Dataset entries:
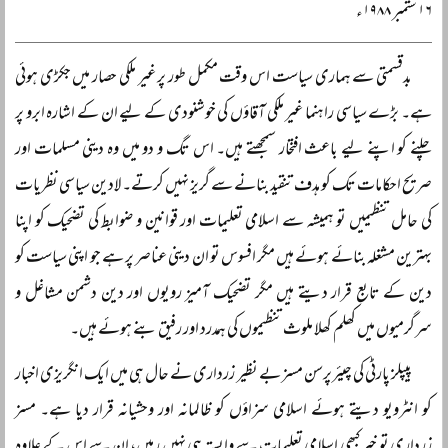
۱۶ ستمبر ۱۹۸۸ء
بدقسمتی سے ہماری سیاست اس وقت مکمل طور پر غیر ملکی حصار میں جکڑی ہوئی
ہے۔ بڑے سیاسی راہنما غیر ملکی آقاؤں کی خوشنودی کے لیے ان کے اشارہ ابرو پر
چلنے کو اپنے لیے باعث افتخار سمجھتے ہیں۔ اس تگ و دو میں وہ دینی مسلمات اور
صریح احکامات تک کو ہدف تنقید بنانے سے گریز نہیں کرتے۔ لادین سیاسی نظریات
کی حامل تنظیمیں تو ہمیشہ سے اسلامی تعلیمات اور قوانین و ضوابط کی تضحیک کو اپنا
بہترین مشغلہ بنائے ہوئے ہیں مگر افسوس تو ان دینی عناصر پر ہے جو اپنی سیاست کو
دین کے تابع قرار دیتے ہیں مگر تضحیک آمیز رویوں اور دین دشمن مشاغل و
سرگرمیوں میں کھلم کھلا ملوث تنظیموں کی ہمدرد اور رفیق بنے ہوئے ہیں۔
پیپلز پارٹی کی چیئرپرسن مسز بے نظیر زرداری نے حال ہی میں ایک انگریزی اخبار
کو انٹرویو دیتے ہوئے اسلامی سزاؤں کو ظالمانہ اور وحشیانہ قرار دیا ہے۔ مسز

__Exercise details__:
Beginning with the line that has "صریح احکامات تک" and ending with the line that has "بہترین مشغلہ بنائے", set down the lines above exactly and include no others.

__Task output__:
صریح احکامات تک کو ہدف تنقید بنانے سے گریز نہیں کرتے۔ لادین سیاسی نظریات
کی حامل تنظیمیں تو ہمیشہ سے اسلامی تعلیمات اور قوانین و ضوابط کی تضحیک کو اپنا
بہترین مشغلہ بنائے ہوئے ہیں مگر افسوس تو ان دینی عناصر پر ہے جو اپنی سیاست کو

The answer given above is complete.